Saturday, 11 April 2009

Easter Eggs and Easter Processions and such.

Well, Good Friday came and there were no hot cross buns. Mind you they are not exclusively for Good Friday in the UK any longer. They appear in the shops not long after Christmas, as do the Easter eggs.

Now Easter eggs never used to be part of the Spanish tradition, except in Catalonia which has always had to be a but different, but they are here now although only in certain cakeshops and sweetshops. There are no huge displays in supermarkets with offers of three for the price of two, in fact none at all in the supermarkets where I shop!

There is an expression in Spanish meaning to be a party pooper, aguar la fiesta, literally to water down the party. Now this is what happened to Maundy Thursday's procesion de la pasion here in Vigo. People gathered outside the Church of the Sacred Heart, a most unlikely looking church situated on the ground floor of a multi-storey building.

The imagenes were waiting in the patio of the school across the road, ready to be brought out for the procession. The sellers of soggy doughnuts and other sweet stuff had set up their stalls at various points on the route of the procession along Rosalia de Castro.

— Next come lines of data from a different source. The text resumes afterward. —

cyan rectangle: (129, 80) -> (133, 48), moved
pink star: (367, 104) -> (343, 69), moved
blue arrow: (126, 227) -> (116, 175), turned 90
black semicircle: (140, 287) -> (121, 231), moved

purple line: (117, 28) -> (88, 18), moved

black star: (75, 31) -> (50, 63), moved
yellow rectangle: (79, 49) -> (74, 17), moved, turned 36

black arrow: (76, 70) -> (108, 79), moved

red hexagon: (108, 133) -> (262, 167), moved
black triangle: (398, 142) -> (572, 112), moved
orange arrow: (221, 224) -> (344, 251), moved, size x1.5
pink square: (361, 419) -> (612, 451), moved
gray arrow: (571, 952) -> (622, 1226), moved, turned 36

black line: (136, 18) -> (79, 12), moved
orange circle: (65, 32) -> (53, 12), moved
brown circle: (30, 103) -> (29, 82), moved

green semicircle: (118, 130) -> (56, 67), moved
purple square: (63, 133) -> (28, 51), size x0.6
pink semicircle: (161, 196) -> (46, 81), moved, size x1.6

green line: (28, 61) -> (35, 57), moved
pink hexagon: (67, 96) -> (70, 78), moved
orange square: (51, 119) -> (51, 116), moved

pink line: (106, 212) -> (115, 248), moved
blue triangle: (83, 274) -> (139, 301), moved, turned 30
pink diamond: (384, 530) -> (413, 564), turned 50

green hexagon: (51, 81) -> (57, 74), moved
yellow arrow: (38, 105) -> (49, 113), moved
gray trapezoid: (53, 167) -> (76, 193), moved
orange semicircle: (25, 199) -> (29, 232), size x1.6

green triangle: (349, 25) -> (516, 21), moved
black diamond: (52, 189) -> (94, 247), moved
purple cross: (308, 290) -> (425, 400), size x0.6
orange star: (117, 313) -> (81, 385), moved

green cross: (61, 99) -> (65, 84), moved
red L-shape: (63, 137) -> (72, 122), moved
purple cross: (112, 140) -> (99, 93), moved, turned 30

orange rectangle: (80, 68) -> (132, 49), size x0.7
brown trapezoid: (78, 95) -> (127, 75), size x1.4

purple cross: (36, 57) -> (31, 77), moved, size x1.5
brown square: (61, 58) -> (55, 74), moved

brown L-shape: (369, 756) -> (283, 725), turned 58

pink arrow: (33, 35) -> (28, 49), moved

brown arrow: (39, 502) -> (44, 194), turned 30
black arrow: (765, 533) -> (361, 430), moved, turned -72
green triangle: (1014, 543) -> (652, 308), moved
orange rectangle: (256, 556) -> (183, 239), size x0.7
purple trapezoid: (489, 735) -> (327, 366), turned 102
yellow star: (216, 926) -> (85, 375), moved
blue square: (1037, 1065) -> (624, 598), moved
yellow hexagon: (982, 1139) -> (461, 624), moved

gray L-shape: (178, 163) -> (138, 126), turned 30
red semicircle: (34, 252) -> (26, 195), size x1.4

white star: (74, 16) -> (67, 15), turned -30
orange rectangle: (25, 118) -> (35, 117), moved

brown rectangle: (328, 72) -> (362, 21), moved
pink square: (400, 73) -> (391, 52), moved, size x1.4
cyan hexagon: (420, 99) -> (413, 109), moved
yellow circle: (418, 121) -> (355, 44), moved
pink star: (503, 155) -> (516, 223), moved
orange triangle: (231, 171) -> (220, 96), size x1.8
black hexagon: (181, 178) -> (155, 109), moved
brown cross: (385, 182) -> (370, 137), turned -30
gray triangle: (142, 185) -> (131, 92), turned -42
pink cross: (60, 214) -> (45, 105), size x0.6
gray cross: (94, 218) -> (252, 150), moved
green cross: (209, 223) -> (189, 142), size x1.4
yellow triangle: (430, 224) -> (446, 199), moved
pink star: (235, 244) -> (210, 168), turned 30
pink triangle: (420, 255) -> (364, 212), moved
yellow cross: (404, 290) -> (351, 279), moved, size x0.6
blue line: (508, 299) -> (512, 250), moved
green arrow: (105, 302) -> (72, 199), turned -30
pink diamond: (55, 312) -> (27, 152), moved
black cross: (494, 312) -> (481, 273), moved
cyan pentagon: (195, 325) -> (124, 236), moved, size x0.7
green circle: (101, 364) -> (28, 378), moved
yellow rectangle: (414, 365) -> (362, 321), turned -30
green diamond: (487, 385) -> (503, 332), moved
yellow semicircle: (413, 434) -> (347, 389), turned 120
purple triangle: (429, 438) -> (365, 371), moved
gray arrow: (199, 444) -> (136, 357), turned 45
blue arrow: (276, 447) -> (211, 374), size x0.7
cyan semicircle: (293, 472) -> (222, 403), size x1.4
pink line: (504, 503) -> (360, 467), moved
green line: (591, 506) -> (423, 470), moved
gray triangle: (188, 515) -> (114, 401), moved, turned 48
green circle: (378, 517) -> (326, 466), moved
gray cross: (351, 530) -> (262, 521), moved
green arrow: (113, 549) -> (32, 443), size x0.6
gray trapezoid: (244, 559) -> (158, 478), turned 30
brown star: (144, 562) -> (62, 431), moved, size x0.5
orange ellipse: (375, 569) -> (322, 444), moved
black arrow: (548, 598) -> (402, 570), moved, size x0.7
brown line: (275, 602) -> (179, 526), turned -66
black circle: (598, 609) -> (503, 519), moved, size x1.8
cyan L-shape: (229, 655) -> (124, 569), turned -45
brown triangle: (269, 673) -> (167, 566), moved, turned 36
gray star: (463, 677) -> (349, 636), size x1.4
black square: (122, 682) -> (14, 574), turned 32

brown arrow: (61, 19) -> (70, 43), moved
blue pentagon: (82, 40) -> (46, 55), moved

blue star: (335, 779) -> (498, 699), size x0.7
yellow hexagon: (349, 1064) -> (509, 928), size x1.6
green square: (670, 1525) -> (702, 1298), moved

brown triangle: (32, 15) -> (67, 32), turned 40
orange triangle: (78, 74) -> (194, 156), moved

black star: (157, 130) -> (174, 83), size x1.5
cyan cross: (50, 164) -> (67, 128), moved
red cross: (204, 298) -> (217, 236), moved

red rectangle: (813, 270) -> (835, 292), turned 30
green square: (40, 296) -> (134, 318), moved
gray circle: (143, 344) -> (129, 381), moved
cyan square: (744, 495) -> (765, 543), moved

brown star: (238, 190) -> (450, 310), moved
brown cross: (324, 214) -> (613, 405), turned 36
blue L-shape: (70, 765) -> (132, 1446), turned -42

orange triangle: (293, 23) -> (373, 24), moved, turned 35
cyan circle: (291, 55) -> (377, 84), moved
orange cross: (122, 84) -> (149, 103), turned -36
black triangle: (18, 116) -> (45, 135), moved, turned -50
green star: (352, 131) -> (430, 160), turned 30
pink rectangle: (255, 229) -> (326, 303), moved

And then it started to rain ... and rain ... and rain!! As the water started to flow in rivers down the street, I gave up and went home. The local papers report the disappointment of the organisers and the congregation who had worked to prepare the procession.

Good Friday, however, dawned reasonably fine. Christ and Mary set out from the concatedral and made their way separately by different routes up the hill to the Plaza de la Constitucion for the encuentro, the meeting where Jesus would bow down to salute Mary.

Stern-faced ladies (well some of them were stern-faced) in long lace mantillas accompanied the procession.

One little girl in the procession looked very bored.

The priest gave a serm
on which, suprisingly to one brought up in Methodist/low-church Anglican tradtions, seemed to concentrate less on the crucifixion than on the sufferings of Mary.

In the evening, a different set of imagenes emerged for the entierro, the burial. Mary Magdalene supported the figure of Christ. Mary, his mother, was all dignified sadness in solemn black.

The band played mournfully. (
I have to say that the band could not hold a candle to the brass bands of the North of England. This band would have no chance in the Saddleworth Band Contest. Mind you, in the Saddleworth Band Contest they can choose more cheerful tunes!)

Although there were penitentes in plenty, none of them were flagellating themselves as happens in the more dramatic processions of Sevilla. There was also less wax in evidence than in the processions in more southern cities where so much is spilt onto the streets that car tyres squeal as they go round corners in the fortnight or so after Easter.

Semana Santa in Vigo is perhaps less spectacular than in Sevilla or Salamanca but I got the impression that it might be a little more intimate.